One of the serious misunderstandings about the spiritual life is that it might somehow excuse from or substitute for real work. While it is true that the preaching of the Gospel must not be neglected so that other (even charitable) work can be done, the dignity of of the preacher does not excuse him from the mundane and necessary work of the common man. St. Paul made sure he continued working for his keep, lest we draw the conclusion that it is better not to work. Hard work has value not only in that it allows us to provide for ourselves, our family, and the poor, but also because it contributes to true humility. Not everyone has the same capacity for work, so we shouldn’t compare ourselves to others, but we should use our capital of life every day to the best of our ability. Work becomes a problem for our spiritual life when it is motivated by greed or ambition, but when it is motivated by our own needs, the needs of our community, and the needs of the poor, it is our God given duty.
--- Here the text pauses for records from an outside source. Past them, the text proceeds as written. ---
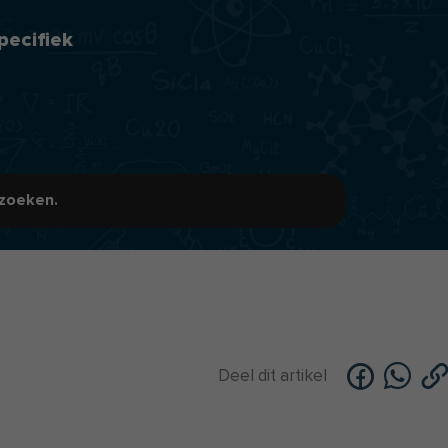
pecifiek
zoeken.
Deel dit artikel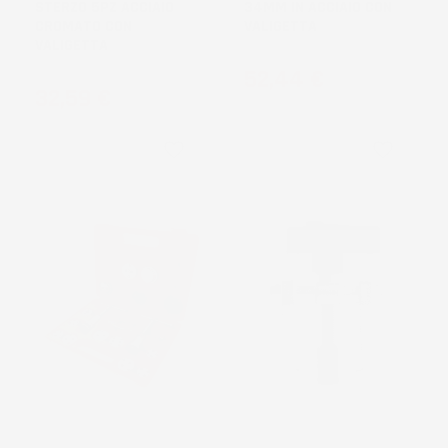
STERZO 5PZ ACCIAIO
34MM IN ACCIAIO CON
CROMATO CON
VALIGETTA
VALIGETTA
Prezzo
52,44 €
Prezzo
32,59 €
favorite_border
favorite_border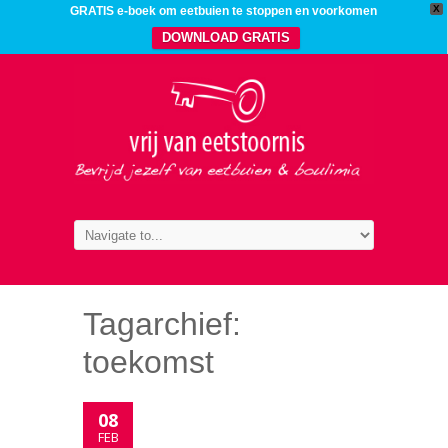
X
GRATIS e-boek om eetbuien te stoppen en voorkomen
DOWNLOAD GRATIS
Tagarchief:
toekomst
08
FEB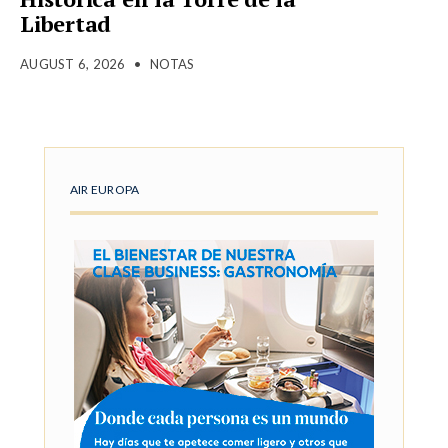
Libertad
AUGUST 6, 2026
•
NOTAS
AIR EUROPA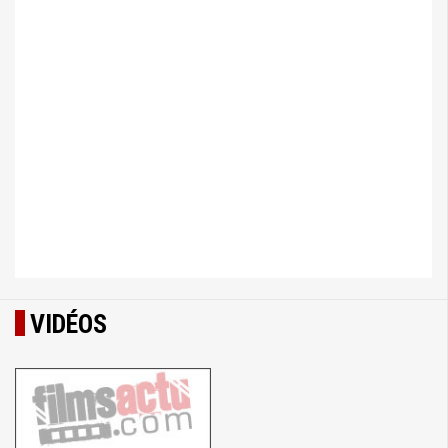
VIDÉOS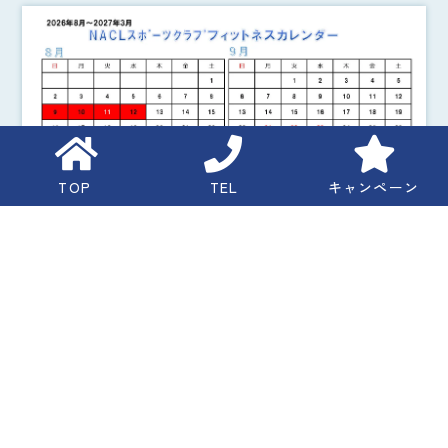
TOP
TEL
キャンペーン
Thirty-First Sunday in Ordinary Time
CYRIL OF ALEXANDRIA:
Zacchaeus was leader of the tax collectors, a man entirely abandoned to greed, whose only goal was the increase of his gains. This was the practice of the tax collectors, although Paul calls it idolatry,4 possibly as being suitable only for those who have no knowledge of God. Since they shamelessly, openly professed this vice, the Lord very justly joined them with the prostitutes, saying to the leaders of the Jews, “The prostitutes and the tax collectors go before you into the kingdom of God.”5 Zacchaeus did not continue to be among them, but he was counted worthy of mercy at Christ’s hands. He calls near those who are far away and gives light to those who are in darkness.